* _Sección de texto_:

================================

Cortadora de suelo. Para tiradas largas en soleras, juntas y canalizaciones, sin necesidad de montar guías.
Hilo diamantado. Cuando el elemento supera lo que puede abarcar un disco: pilas de puente, pilotes, muros de más de un metro de espesor. No tiene límite práctico de dimensión y permite cortar desde ángulos que el disco no alcanza.
Perforación con corona. Taladros circulares para pasatubos, anclajes, ventilación o extracción de testigos.
Un proveedor que solo dispone de una de estas técnicas tenderá a forzar su uso. Conviene preguntar directamente qué método propone y por qué descarta los otros.
Corte en húmedo y gestión del agua
El corte en húmedo elimina el polvo en origen y refrigera la herramienta, y es el estándar en entornos habitados: hospitales, hoteles, colegios, edificios de oficinas en funcionamiento. Pero genera lodo, y ahí es donde surgen la mayoría de los conflictos en obra.
La pregunta que hay que hacer no es si trabajan en húmedo, sino cómo recogen y evacúan el agua del corte, y quién asume la protección de las superficies adyacentes. Si eso no está definido en el presupuesto, acabará resolviéndose sobre la marcha y a cargo de alguien.
Ausencia de vibraciones cuando la estructura sigue en carga
La ventaja técnica de las herramientas diamantadas frente al martillo es que no transmiten impacto a la estructura contigua. En intervenciones sobre elementos portantes, edificios protegidos o infraestructura en servicio, eso deja de ser una comodidad y pasa a ser un requisito de proyecto.

================================

* _Datos de origen_:
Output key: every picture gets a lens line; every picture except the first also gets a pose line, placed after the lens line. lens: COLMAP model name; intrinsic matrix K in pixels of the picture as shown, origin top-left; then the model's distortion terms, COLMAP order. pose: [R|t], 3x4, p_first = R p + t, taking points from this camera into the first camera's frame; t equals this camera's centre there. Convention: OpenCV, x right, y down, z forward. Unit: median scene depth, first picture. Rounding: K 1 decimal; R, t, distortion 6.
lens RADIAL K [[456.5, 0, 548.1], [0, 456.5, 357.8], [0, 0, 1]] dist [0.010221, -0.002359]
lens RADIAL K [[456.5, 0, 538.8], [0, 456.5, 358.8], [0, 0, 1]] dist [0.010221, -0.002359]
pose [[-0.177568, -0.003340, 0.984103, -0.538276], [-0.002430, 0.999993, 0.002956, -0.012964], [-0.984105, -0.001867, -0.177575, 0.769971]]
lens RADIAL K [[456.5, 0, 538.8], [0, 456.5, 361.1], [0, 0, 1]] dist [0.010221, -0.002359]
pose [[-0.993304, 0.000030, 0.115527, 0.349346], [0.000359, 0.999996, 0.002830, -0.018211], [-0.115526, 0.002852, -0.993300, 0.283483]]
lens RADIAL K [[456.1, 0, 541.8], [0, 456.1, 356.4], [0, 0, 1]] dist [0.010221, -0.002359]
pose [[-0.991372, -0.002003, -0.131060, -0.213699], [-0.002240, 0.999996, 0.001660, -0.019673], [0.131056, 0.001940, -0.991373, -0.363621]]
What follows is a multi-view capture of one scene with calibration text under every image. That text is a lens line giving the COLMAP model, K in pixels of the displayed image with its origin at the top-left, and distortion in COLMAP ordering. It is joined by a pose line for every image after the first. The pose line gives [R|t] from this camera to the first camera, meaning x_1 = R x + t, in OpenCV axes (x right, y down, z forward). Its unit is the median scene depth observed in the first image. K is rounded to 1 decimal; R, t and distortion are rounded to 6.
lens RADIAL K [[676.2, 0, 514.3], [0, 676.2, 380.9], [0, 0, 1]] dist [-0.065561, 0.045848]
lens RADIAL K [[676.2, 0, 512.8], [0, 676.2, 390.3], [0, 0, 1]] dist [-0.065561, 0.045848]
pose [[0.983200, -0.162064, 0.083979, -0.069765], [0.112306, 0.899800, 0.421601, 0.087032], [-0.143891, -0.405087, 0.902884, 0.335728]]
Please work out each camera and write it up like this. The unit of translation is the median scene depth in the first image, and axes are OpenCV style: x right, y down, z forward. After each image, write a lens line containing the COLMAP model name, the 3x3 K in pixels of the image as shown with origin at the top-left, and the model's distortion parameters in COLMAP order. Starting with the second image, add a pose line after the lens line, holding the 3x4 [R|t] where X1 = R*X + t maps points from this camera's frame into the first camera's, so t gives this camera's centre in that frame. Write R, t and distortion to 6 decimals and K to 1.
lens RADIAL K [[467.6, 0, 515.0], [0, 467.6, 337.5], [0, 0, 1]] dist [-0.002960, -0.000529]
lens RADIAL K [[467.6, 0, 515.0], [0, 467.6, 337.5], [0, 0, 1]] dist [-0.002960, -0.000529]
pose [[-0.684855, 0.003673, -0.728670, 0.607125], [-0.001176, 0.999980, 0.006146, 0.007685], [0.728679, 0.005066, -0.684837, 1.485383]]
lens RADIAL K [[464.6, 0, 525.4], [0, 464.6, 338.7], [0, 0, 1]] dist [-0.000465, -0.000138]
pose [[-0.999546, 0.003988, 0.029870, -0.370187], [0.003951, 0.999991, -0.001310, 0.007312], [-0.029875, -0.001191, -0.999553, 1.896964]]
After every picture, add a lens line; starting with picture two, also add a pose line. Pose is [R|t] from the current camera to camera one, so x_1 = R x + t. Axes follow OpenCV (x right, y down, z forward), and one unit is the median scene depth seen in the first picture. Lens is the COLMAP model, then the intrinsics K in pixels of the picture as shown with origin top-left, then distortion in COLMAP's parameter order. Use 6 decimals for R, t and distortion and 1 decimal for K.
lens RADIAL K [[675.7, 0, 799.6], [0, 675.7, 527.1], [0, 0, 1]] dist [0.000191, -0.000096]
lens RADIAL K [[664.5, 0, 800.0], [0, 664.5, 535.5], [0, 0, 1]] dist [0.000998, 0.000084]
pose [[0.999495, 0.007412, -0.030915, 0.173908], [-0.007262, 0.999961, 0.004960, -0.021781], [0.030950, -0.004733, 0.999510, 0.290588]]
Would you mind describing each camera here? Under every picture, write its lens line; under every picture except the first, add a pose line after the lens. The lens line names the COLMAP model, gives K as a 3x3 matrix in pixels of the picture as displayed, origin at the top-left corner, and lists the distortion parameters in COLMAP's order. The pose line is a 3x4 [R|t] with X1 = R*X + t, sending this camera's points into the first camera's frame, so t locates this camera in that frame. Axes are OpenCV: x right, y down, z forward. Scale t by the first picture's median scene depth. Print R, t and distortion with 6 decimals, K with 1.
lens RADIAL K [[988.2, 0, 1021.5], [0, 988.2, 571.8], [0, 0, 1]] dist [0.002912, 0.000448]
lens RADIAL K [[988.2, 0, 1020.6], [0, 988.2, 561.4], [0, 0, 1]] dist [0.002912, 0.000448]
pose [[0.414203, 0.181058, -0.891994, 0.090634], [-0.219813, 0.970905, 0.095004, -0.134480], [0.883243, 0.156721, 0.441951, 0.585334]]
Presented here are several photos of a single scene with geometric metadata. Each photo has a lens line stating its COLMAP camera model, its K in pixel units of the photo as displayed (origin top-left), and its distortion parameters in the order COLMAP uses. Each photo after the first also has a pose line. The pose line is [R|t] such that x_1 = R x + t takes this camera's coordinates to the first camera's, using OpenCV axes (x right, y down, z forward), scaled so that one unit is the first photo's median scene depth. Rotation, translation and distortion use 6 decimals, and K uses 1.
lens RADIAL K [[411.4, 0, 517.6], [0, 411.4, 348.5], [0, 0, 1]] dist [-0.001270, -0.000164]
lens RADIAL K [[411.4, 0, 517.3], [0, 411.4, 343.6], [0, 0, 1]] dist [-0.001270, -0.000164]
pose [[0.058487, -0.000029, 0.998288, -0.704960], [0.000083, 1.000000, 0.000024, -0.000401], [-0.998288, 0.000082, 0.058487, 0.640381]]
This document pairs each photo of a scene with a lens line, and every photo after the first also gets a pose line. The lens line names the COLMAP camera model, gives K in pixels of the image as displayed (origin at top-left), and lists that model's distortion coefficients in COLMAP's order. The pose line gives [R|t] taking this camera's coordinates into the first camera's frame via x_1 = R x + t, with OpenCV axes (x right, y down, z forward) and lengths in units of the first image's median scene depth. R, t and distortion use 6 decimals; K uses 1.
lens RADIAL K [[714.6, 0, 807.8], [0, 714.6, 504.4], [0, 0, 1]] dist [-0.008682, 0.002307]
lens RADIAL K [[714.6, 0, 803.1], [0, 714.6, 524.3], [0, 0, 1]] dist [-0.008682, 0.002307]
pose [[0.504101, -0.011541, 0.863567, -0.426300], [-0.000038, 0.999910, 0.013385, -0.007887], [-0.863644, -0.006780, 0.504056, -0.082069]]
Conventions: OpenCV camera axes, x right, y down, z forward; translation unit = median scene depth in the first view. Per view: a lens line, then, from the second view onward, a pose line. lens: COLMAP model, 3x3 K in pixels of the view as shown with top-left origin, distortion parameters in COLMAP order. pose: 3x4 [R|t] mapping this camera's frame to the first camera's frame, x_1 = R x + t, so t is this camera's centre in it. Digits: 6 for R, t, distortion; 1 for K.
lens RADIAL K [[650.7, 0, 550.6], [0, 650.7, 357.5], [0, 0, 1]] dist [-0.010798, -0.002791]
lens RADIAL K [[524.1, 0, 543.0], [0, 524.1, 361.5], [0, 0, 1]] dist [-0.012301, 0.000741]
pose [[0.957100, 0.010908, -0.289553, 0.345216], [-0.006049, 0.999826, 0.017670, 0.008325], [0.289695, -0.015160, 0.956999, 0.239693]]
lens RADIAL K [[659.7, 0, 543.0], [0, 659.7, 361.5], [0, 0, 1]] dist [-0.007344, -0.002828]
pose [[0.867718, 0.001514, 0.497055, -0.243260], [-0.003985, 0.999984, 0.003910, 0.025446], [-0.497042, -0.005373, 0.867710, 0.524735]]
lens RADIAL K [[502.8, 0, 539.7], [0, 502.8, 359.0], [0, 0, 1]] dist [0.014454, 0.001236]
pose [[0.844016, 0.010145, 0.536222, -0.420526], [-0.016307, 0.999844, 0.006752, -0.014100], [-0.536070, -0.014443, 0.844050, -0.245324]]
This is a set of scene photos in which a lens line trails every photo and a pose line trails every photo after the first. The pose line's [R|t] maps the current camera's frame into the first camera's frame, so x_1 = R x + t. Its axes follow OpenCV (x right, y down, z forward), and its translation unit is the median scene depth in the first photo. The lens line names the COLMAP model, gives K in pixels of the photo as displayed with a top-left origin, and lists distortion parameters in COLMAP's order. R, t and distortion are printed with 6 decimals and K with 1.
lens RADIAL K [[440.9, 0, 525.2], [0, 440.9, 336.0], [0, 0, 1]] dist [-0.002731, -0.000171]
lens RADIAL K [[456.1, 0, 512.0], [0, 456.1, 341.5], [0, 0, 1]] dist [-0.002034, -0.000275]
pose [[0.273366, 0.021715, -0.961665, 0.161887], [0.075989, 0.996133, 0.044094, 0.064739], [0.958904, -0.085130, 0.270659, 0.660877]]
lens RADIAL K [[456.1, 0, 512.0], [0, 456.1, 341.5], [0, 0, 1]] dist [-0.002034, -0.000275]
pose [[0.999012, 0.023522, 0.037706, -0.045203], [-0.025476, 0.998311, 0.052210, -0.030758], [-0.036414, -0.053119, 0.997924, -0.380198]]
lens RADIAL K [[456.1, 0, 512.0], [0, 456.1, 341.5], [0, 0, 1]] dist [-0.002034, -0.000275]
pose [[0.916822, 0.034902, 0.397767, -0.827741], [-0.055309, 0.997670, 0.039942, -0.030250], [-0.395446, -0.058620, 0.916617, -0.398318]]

================================

* _Lista de tareas_:
A - Según el texto sobre técnicas de corte, ¿qué ventaja técnica tienen las herramientas diamantadas frente al martillo?
B - Prosiga el texto sobre técnicas de corte a partir del punto en que se detiene.

* _Respuestas_:
A - No transmiten impacto a la estructura contigua.

B -
En estos casos conviene exigir estudio previo y seguimiento técnico del corte, especialmente cuando se secciona algo con función estructural. Un corte limpio ejecutado en el sitio equivocado sigue siendo un problema estructural.
Capacidad real en espacios confinados y en obra nocturna
Buena parte del corte de hormigón se ejecuta donde no cabe maquinaria convencional: bajo andenes, galerías, huecos de instalaciones, arquetas. Ahí entran los equipos compactos y los robots de demolición eléctricos, que además pueden operar en espacios cerrados sin emisiones de combustión.
El otro condicionante habitual es el horario. En locales comerciales, hoteles, hospitales o infraestructura en servicio, el trabajo se ejecuta de noche, en fin de semana o en festivo. Conviene confirmar por escrito la disponibilidad de turnos antes de adjudicar, porque es el punto donde más se desajustan los plazos.
Certificación, prevención y documentación de salida
El corte de hormigón es una actividad de subcontrata dentro del marco de la obra principal, con las obligaciones documentales que eso implica: plan de seguridad y salud, formación acreditada de los operarios, coordinación de actividades empresariales.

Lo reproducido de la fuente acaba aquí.